日本フードサービス協会(JF)
   8月の外食産業市場動向調査 
   全店売上げ前年比3.5%増に
 天候不順も客数、客単価は伸長
   
    日本フードサービス協会(JF)はこのほど、今年8月度の外食産業市場動向調査結果を発表した。
 全店売上げは前年同月と比べ3・5%増となり、12カ月連続で前年同月を上回った。客数が同1・8%増と伸長し、客単価も同1・7%上がった。当月は、東京で21日間連続降雨を記録するなど、東日本・北日本は日照時間が少なく、低温の日が続いたことで客足に影響したものの、各社のキャンペーン等の集客努力もあり、リオ5輪の開催で外食需要が低調だった昨年と比べ、客数は増加した。
 店舗数は同0・4%増で推移している。
 業態別の動向は、ファーストフードは売上げが同4・9%増、客数同2・5%増、客単価同2・3%増。業種 では「洋風」の売上げが同8・0%増(客数4・8%増、客単価3・1%増)。各社まちまちだったが、地域対決キャンペーンなどのメニュー企画が奏功した。
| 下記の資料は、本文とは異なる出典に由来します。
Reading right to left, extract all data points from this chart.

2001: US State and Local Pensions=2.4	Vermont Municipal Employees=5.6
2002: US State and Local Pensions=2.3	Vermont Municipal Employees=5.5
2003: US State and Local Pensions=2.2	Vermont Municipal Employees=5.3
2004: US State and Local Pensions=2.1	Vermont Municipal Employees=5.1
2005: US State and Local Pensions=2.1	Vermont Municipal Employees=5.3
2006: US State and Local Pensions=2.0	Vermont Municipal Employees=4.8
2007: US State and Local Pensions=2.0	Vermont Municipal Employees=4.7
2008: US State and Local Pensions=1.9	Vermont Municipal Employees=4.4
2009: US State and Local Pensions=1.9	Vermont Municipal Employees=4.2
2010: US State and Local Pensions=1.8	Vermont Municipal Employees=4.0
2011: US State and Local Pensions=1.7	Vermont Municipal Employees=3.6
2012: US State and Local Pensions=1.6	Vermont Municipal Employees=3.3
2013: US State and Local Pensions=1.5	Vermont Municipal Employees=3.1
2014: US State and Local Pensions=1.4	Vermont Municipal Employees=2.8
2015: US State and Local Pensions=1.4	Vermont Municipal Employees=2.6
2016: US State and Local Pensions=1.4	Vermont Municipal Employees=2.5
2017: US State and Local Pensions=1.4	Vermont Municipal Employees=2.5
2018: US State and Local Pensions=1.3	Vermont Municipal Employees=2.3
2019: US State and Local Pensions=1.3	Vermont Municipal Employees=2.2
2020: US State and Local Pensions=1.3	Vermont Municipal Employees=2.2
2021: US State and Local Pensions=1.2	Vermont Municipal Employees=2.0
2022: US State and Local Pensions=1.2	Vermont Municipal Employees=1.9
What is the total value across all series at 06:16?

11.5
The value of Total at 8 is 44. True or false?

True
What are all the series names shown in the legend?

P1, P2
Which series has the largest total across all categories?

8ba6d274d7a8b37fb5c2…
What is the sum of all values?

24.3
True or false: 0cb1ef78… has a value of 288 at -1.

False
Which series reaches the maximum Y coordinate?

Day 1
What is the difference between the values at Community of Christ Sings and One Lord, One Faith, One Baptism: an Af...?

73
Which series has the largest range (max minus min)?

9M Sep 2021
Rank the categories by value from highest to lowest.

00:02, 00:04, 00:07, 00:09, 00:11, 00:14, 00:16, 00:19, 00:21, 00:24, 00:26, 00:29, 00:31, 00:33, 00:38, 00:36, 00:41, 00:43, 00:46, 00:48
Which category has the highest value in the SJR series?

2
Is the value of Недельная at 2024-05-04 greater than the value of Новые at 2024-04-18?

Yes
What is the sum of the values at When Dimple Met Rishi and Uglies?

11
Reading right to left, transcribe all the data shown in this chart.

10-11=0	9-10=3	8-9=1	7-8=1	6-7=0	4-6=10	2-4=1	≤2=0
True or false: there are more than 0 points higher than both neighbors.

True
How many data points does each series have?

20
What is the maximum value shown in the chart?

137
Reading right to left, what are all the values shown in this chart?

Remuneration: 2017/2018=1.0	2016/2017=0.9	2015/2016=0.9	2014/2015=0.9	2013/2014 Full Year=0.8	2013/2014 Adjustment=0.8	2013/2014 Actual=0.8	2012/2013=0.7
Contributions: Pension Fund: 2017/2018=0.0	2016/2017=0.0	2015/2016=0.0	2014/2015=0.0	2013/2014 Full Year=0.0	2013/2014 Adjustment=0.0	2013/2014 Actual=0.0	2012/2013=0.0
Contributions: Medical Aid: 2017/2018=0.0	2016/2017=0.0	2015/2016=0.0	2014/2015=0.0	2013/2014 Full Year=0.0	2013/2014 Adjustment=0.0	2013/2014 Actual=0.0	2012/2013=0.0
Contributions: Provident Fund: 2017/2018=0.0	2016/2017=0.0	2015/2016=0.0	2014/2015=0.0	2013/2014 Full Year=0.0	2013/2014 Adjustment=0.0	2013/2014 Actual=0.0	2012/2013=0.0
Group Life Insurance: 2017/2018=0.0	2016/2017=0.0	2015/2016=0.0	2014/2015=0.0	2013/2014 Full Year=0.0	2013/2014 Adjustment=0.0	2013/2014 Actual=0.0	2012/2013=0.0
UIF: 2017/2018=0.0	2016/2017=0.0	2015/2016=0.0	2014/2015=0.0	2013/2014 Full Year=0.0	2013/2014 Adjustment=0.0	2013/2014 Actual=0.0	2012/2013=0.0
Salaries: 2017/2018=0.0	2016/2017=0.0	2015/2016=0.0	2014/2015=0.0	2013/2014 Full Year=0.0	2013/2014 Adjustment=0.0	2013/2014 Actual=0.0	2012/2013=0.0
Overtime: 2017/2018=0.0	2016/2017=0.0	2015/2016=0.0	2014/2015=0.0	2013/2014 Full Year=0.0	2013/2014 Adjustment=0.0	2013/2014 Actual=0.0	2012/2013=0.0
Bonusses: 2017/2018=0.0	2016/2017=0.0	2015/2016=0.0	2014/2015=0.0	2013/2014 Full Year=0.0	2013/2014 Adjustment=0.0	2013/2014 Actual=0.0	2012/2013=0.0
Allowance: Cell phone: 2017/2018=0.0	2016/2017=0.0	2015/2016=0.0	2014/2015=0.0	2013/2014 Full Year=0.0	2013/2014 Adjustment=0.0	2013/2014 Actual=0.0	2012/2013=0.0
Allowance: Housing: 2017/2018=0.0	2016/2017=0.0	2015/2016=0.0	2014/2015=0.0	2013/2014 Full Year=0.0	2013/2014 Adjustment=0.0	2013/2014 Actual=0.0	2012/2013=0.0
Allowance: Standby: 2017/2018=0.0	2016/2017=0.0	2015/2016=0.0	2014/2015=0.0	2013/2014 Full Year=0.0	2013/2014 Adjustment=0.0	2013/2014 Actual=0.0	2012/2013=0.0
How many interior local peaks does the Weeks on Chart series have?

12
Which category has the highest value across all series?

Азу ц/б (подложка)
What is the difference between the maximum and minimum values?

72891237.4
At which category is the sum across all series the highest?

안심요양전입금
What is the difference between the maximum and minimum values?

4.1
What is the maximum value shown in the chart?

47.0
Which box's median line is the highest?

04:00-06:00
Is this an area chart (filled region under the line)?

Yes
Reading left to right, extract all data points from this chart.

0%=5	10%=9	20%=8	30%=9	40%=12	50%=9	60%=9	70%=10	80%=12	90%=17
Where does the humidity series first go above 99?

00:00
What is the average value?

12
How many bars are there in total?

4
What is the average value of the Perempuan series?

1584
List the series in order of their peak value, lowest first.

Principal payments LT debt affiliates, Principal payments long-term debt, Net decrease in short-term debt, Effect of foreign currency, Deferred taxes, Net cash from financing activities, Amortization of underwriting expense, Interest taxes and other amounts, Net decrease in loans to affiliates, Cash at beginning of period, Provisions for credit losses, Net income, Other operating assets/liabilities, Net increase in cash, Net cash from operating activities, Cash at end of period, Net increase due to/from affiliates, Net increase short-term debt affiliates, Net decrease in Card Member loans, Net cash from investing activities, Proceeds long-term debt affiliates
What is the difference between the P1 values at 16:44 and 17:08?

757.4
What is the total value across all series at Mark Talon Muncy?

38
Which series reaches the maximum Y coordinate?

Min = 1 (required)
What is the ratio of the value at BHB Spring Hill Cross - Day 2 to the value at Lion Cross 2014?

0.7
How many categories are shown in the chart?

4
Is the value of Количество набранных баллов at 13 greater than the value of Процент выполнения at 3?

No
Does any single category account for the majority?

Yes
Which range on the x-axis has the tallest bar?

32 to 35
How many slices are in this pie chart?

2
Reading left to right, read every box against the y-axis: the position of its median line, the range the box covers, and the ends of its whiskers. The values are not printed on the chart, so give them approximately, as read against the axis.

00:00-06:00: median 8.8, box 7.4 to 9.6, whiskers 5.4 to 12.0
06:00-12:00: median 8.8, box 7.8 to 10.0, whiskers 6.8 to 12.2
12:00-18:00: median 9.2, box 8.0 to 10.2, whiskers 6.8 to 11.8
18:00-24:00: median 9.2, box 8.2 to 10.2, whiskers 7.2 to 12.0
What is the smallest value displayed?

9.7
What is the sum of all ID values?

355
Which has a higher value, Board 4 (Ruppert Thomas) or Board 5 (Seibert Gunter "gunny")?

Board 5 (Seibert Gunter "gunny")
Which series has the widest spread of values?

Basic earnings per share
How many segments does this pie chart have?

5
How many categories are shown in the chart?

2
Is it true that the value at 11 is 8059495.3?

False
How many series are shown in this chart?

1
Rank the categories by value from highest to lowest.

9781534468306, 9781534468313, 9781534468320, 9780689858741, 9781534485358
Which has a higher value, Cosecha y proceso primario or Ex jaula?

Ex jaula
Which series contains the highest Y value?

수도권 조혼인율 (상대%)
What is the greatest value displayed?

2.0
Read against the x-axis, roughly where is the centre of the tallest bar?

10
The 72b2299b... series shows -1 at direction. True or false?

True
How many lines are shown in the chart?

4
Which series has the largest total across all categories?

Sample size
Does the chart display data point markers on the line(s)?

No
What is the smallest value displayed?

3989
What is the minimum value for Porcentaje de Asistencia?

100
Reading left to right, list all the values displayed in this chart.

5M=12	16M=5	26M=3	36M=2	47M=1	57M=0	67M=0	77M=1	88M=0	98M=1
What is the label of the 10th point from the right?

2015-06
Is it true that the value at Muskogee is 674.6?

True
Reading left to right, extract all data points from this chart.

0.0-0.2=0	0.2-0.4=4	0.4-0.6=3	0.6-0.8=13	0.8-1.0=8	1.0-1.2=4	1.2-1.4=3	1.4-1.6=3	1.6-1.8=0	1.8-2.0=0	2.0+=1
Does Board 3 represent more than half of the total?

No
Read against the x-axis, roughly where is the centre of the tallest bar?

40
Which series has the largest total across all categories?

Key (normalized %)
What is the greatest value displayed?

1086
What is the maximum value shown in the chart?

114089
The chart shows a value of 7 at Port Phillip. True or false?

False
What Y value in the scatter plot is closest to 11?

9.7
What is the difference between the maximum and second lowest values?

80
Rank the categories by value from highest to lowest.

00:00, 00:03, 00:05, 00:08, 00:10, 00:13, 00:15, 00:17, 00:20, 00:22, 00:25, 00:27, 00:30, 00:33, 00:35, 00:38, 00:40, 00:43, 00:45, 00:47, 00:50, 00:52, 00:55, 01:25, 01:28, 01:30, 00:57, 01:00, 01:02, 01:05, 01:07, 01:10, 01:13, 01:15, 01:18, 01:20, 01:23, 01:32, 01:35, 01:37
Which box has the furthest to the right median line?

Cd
 「和風」は同1・1%減(同1・4%減、同0・3%増)。朝食の新メニューやセットメニューが好評で客単価が上昇した。「麺類」は同5・1%増(同3・1%増、同2・0%増)。夏の新メニューで集客がアップ、店舗数も増えた。「持ち帰り米飯/回転寿司」は同0・3%減(同3・1%減、同2・8%増)。店舗減や天候不順が影響した。アイスクリームやカレーが含まれる「その他」は同5・5%増(同4・3%増、同1・1%増)。アイスクリームがゲームアプリとのコラボレーションキャンペーンで客数を伸ばした。
 ファミリーレストランは売上げが同2・1%増、客数同0・5%増、客単価同1・6%増。業種 では「洋風」の売上げが同1・5%増(同0・3%増、同1・2%増)。天候不順で客数が伸び悩んだものの、フェアやサイドメニューの販促で客単価が上昇したところもあった。「和風」は同1・1%減(同1・4%減、同0・3%増)。繁忙期であるお盆の時期の雨が客足に影響した。「中華」は同3・0%増(同1・4%増、同1・6%増)。引き続き、お得なカードキャンペーンなどが奏功した。「焼き肉」は同9・1%増(同8・4%増、同0・6%増)。お盆の時期の集客が好調だった。
 パブ・居酒屋は売上げが同0・8%減、客数同0・1%減、客単価同0・7%減。「パブ・ビヤホール」が同1・0%増(同4・2%増、同3・0%減)。天候不順の影響で不調だったが、サッカーなどスポーツイベントで集客した店があり、売上げは伸長した。「居酒屋」が同1・3%減(同1・6%減、同0・3%増)。依然として店舗数減の影響が強い。
 ディナーレストランの売上げは同6・2%増、客数同5・7%増、客単価同0・4%増。各社まちまちも、首都圏などで気温の低い日が続いたことから、鉄板焼きなど温かいメニューが売れた。喫茶は売上げが同2・2%増、客数同0・6%増、客単価同1・6%増。天候不順で客数は伸び悩んだものの、国産食材や増 を訴求した夏物ドリンクが好評で客単価を押し上げた。
 店舗数はファーストフードが同0・5%増(洋風0・6%減、和風0・8%増、麺類3・0%増、持ち帰り米飯/回転寿司1・5%減、その他1・4%増)、ファミリーレストランが同0・9%増(洋風1・0%増、和風0・2%減、中華1・1%増、焼き肉2・6%増)、パブ・居酒屋が同3・9%減(パブ・ビヤホール2・0%増、居酒屋4・8%減)、ディナーレストランが同1・3%増、喫茶が同1・3%増。